Justice Nordheimer held that Antigua would not have had a good defence to the action commenced in B.C. to enforce the Privy Council Judgment. As a result, he would have allowed the appeal.


HMB Holdings’ case against the Government of Antigua serves as an approach to the reciprocal enforcement of foreign judgments into the next decade. With a dissenting appeal judge, there is potential for this case to be heard by the Supreme Court. The interconnectedness of private international legal principles ensure that if this case is heard by the Supreme Court, then it will likely redefine Chevron and the applicability of all Canadian foreign recognition regimes.

[1] H.M.B. Holdings Ltd. v.

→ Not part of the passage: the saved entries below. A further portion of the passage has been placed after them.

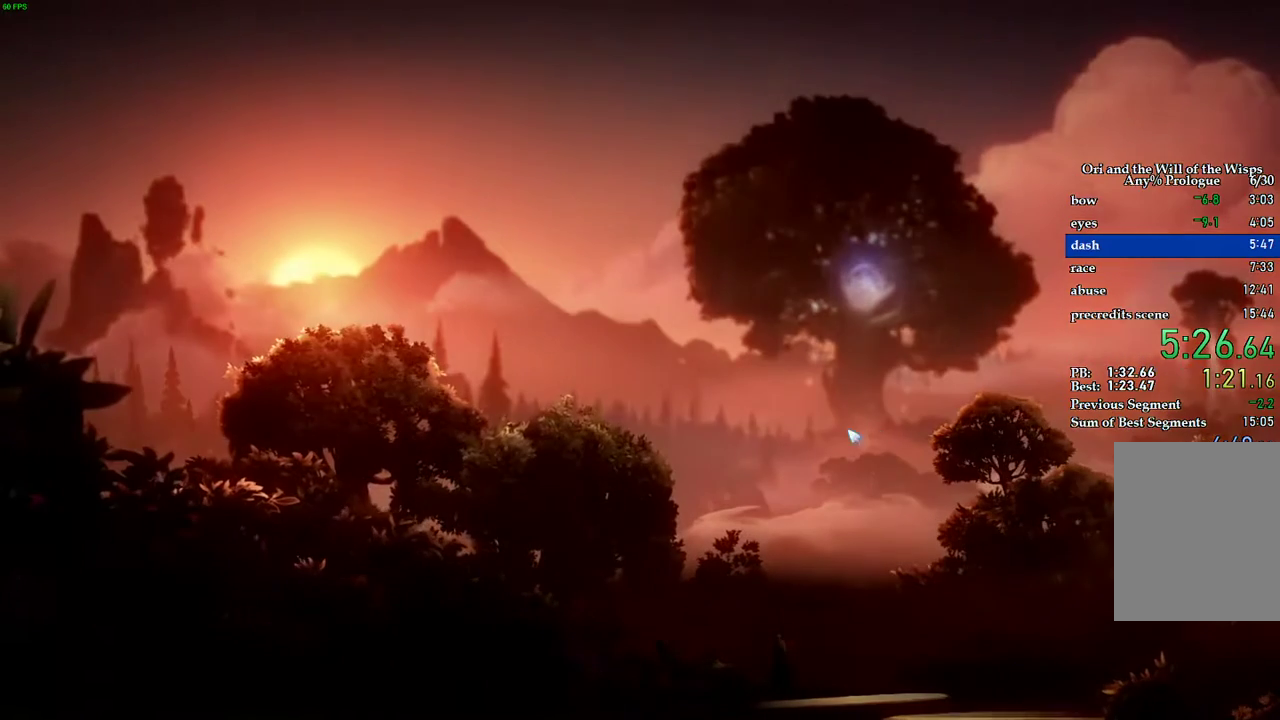
{"keys": [], "events": [[400, "escape", "down"], [480, "escape", "up"]]}
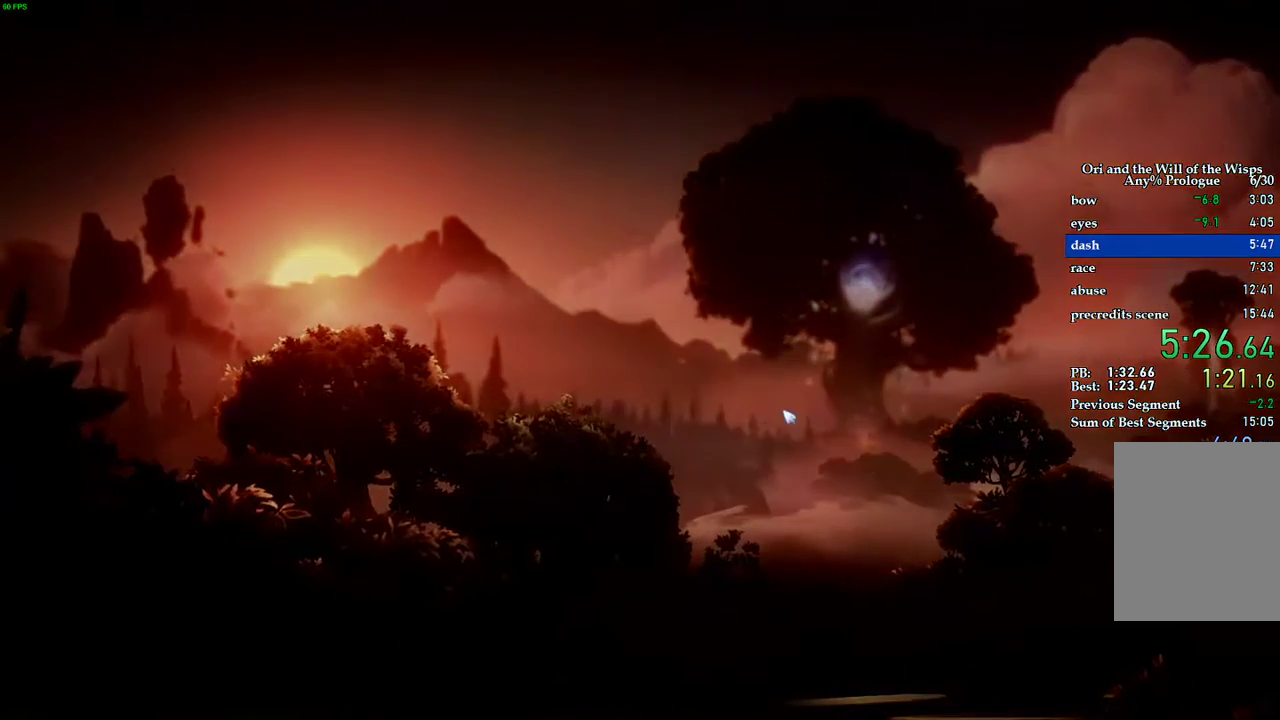
{"keys": ["escape"], "events": [[80, "escape", "down"], [140, "escape", "up"], [240, "escape", "down"], [320, "escape", "up"], [480, "escape", "down"]]}
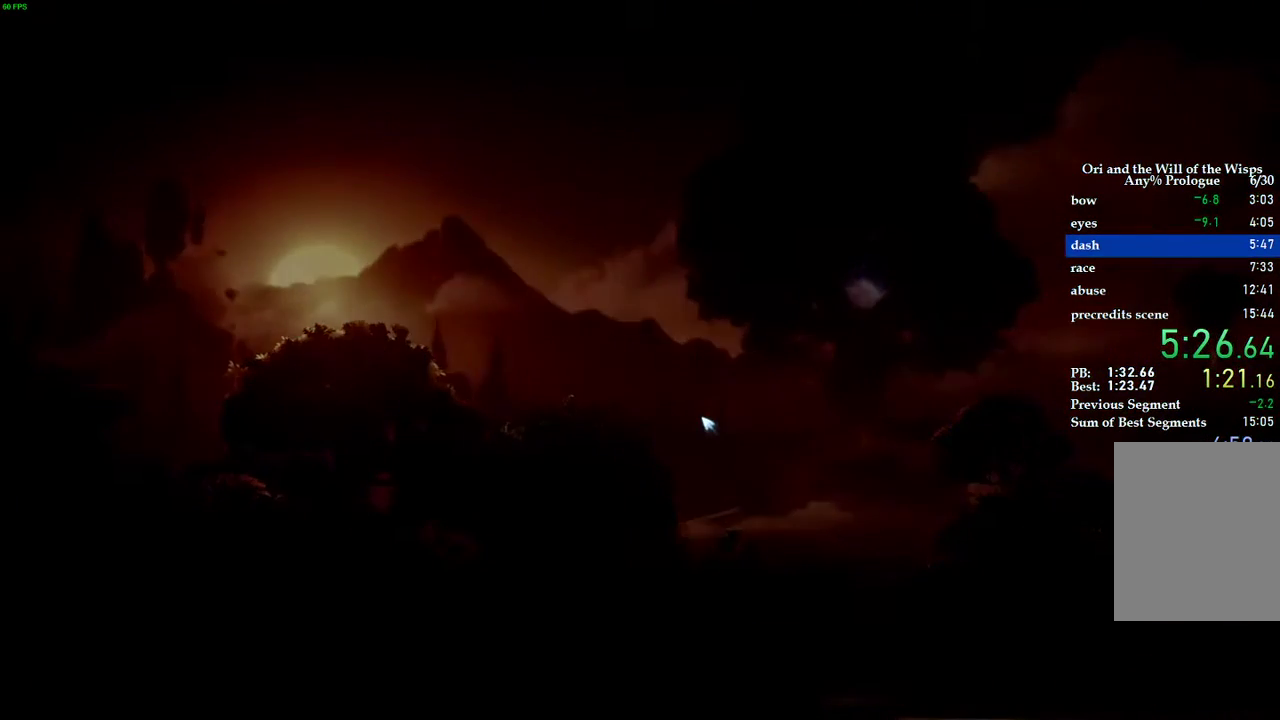
{"keys": ["escape"], "events": [[40, "escape", "up"], [140, "escape", "down"], [220, "escape", "up"], [460, "escape", "down"]]}
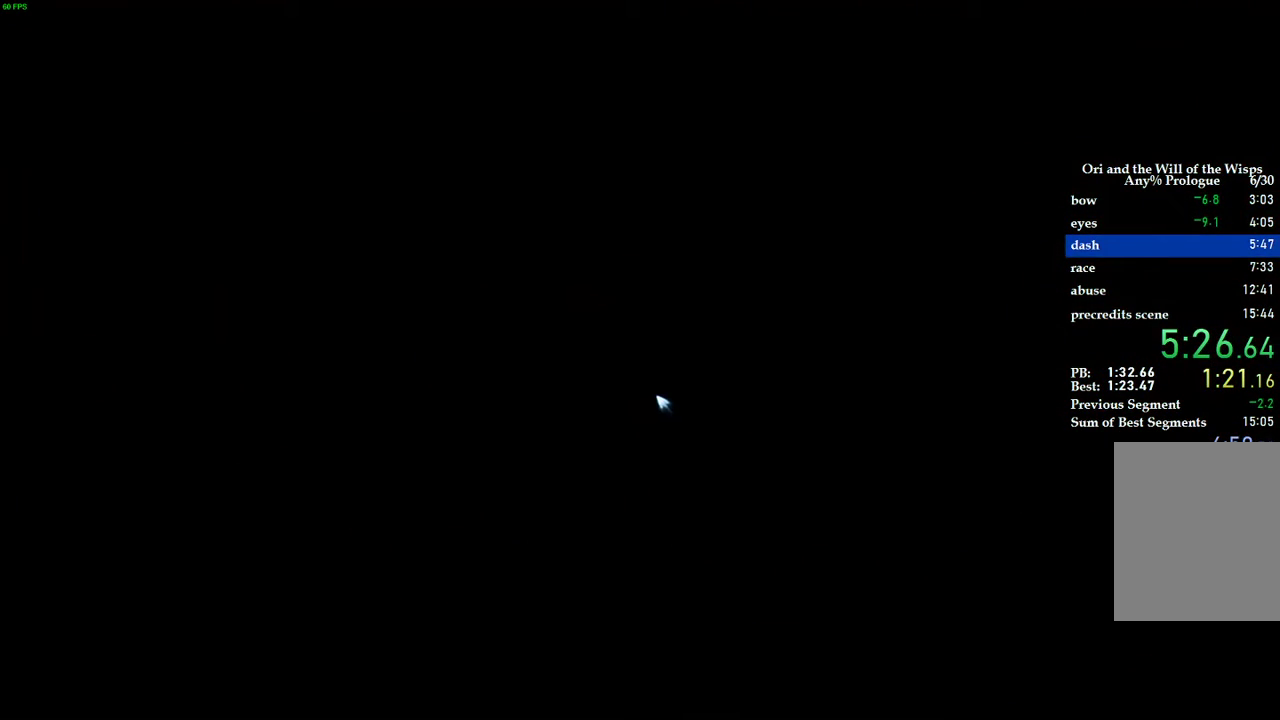
{"keys": [], "events": [[40, "escape", "up"], [280, "escape", "down"], [340, "escape", "up"]]}
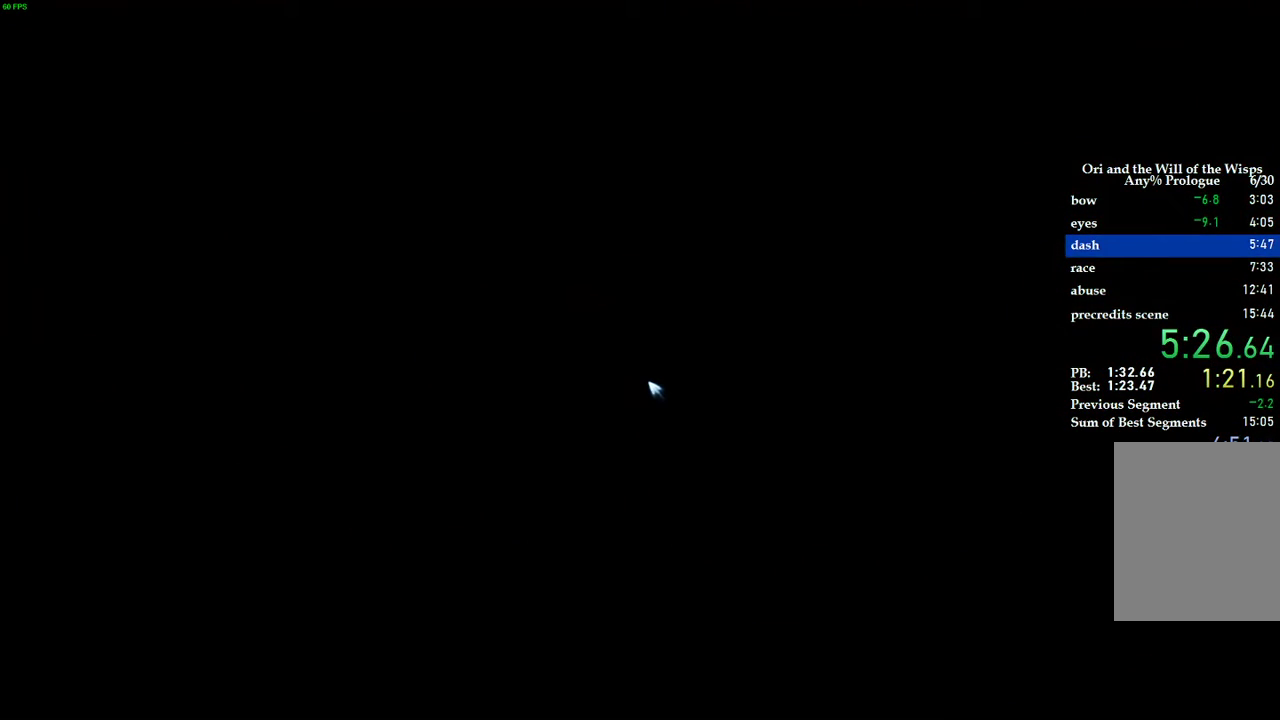
{"keys": [], "events": [[180, "escape", "down"], [260, "escape", "up"]]}
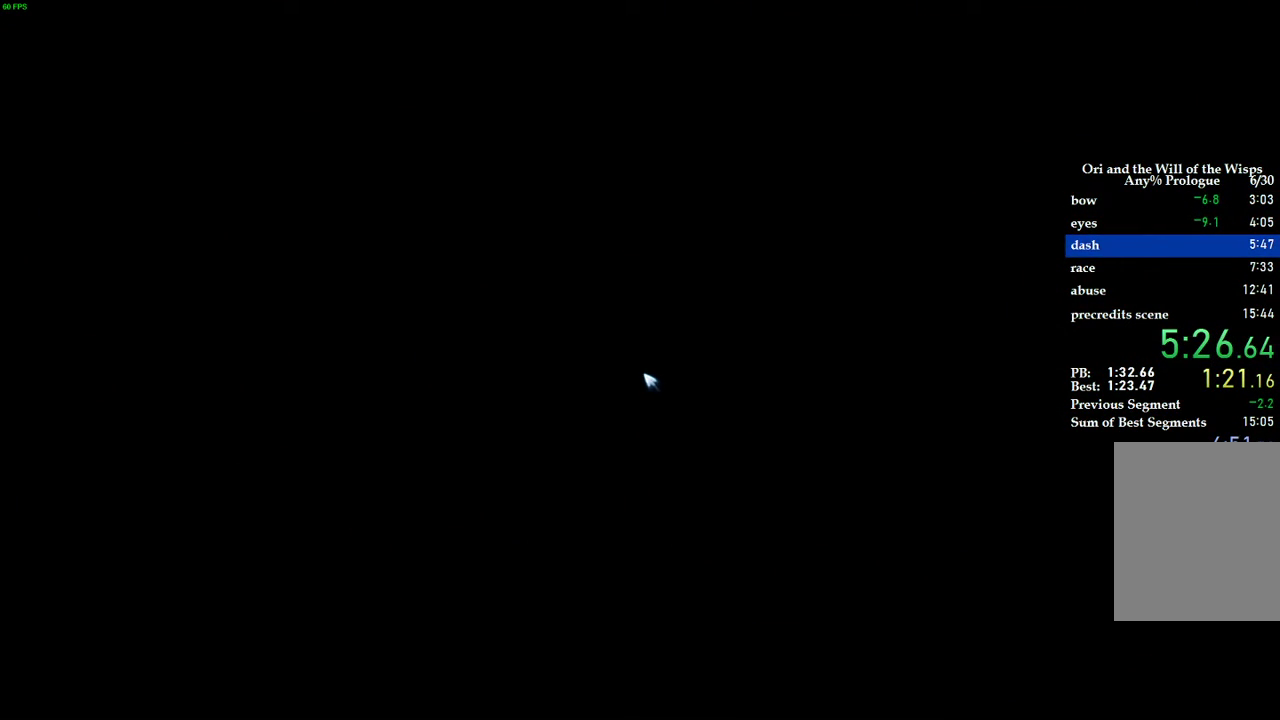
{"keys": ["escape"], "events": [[80, "escape", "down"], [160, "escape", "up"], [500, "escape", "down"]]}
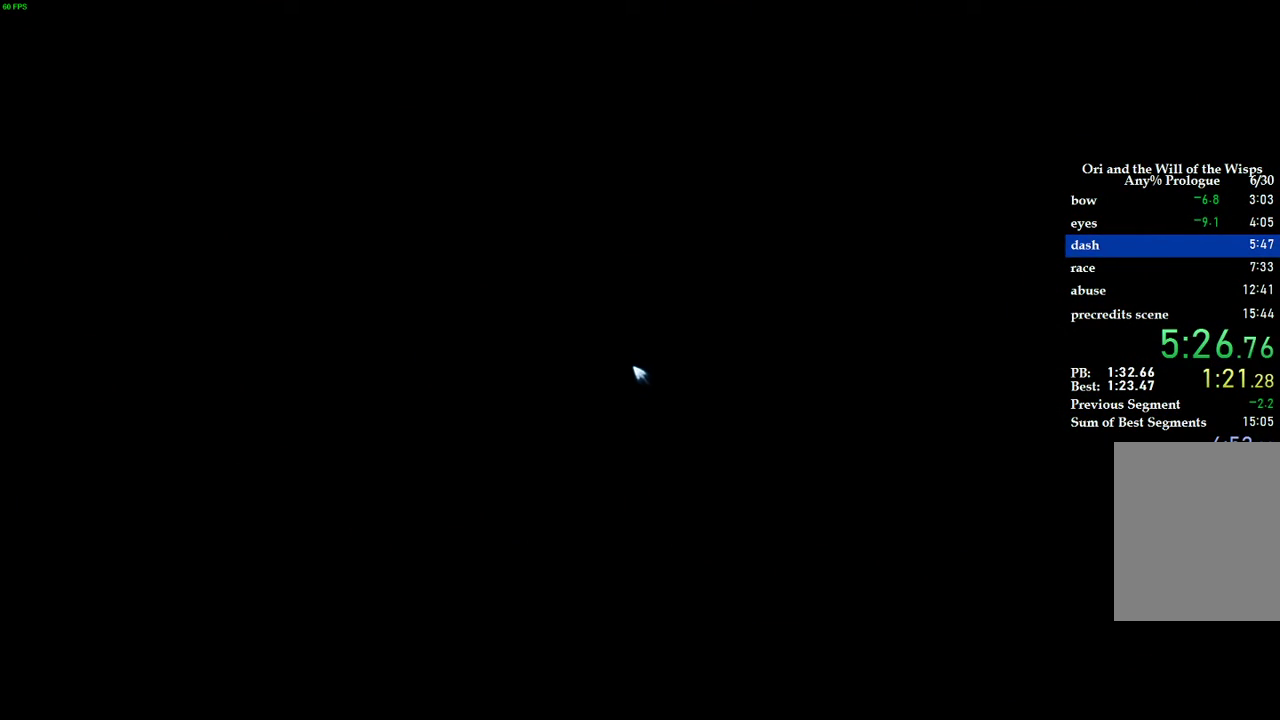
{"keys": [], "events": [[80, "escape", "up"], [380, "escape", "down"], [460, "escape", "up"]]}
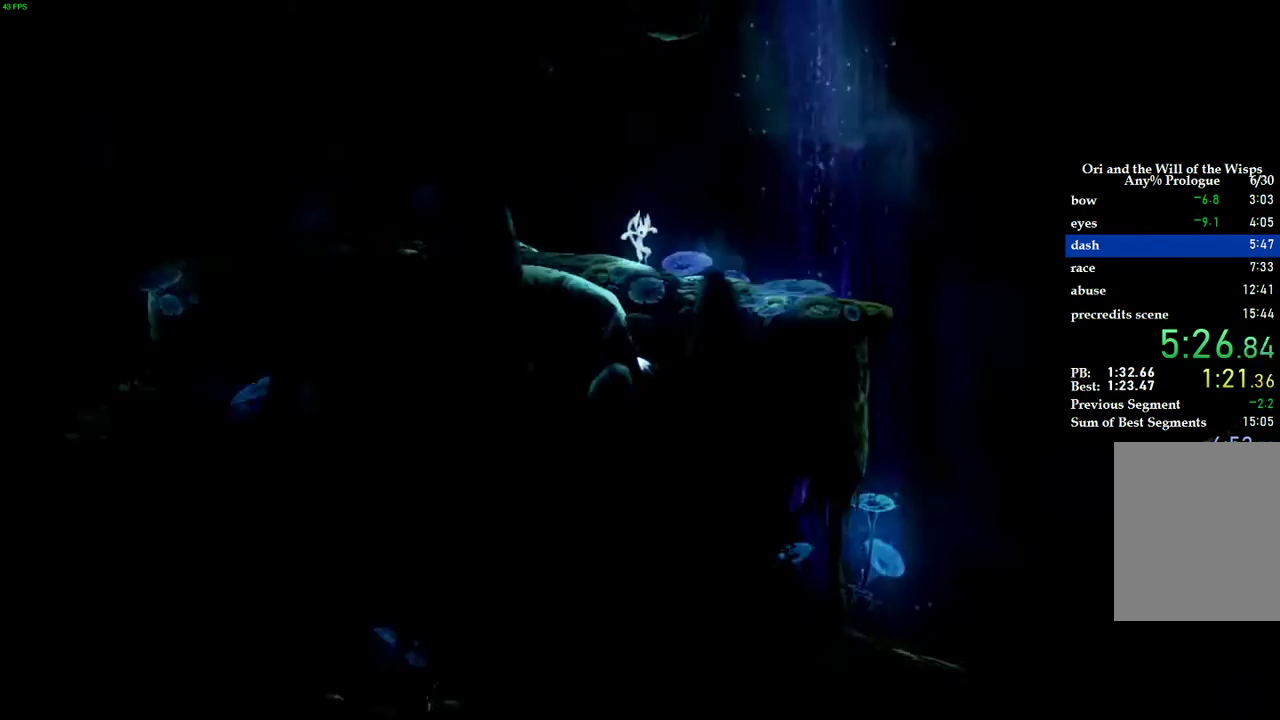
{"keys": [], "events": []}
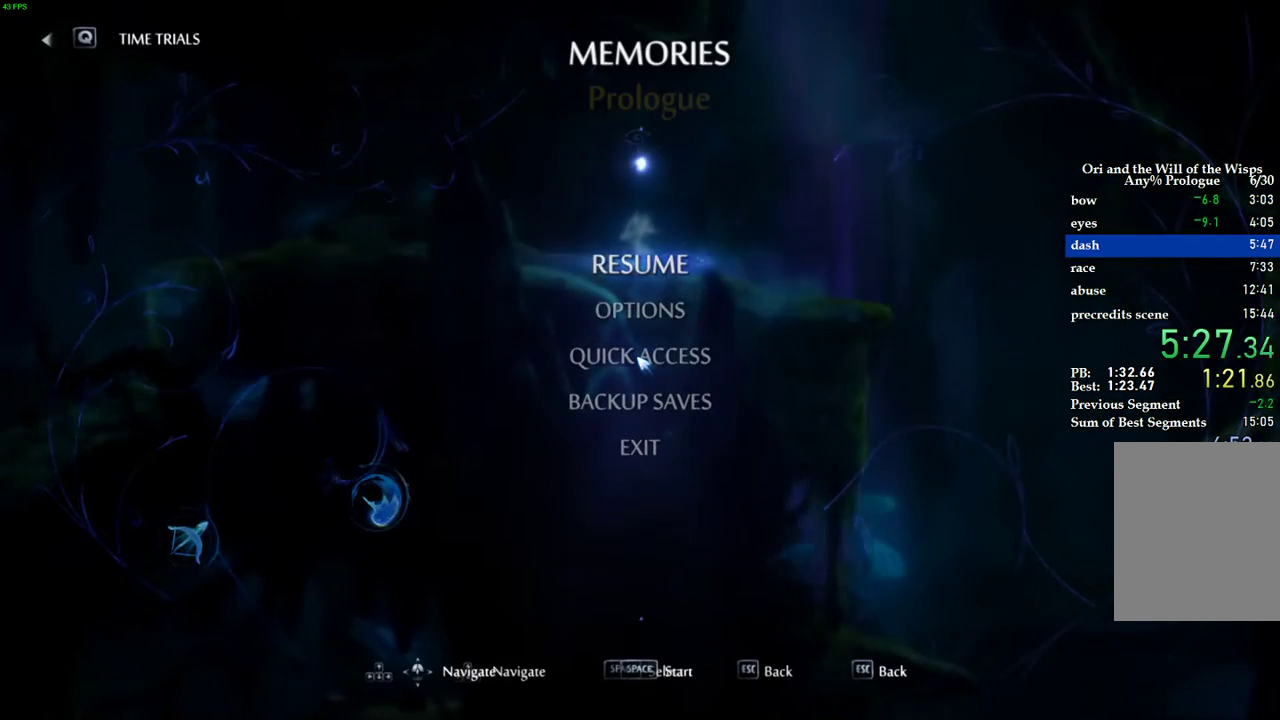
{"keys": [], "events": []}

Antigua and Barbuda (Attorney General), [2019] O.J. No. 1133 at para 9.
[2] H.M.B. Holdings Ltd. v. Antigua and Barbuda (Attorney General), [2020] O.J. No. 69 at para 7.
[3] This is the test set out in Wilson v Hull [1995] AJ No 896; H.M.B. Holdings Ltd. v. Antigua and Barbuda (Attorney General), [2020] O.J. No. 69 at para 23.
[4] The Superior Court referenced Club Resorts Ltd. v. Van Breda 2012 SCC 17. It determined that for a party to be carrying on business in a province they must have a meaningful presence. The Superior Court also referred to Yaiguaje v. Chevron 2015 SCC 42, which noted that the meaningful presence in the province “must be accompanied by a degree of business activity over a sustained period of time”. For more information, see H.M.B. Holdings Ltd. v. Antigua and Barbuda (Attorney General), [2019] O.J. No. 1133 para 50.
[5] H.M.B. Holdings Ltd. v. Antigua and Barbuda (Attorney General), [2020] O.J. No. 69 at para 32.
[6] H.M.B. Holdings Ltd. v. Antigua and Barbuda (Attorney General), [2020] O.J. No. 69 at para 40.
[7] H.M.B. Holdings Ltd. v. Antigua and Barbuda (Attorney General), [2020] O.J. No. 69 at para 41.
[8] H.M.B. Holdings Ltd. v. Antigua and Barbuda (Attorney General), [2020] O.J. No. 69 at para 51.
[9] H.M.B. Holdings Ltd. v. Antigua and Barbuda (Attorney General), [2020] O.J. No. 69 at para 53.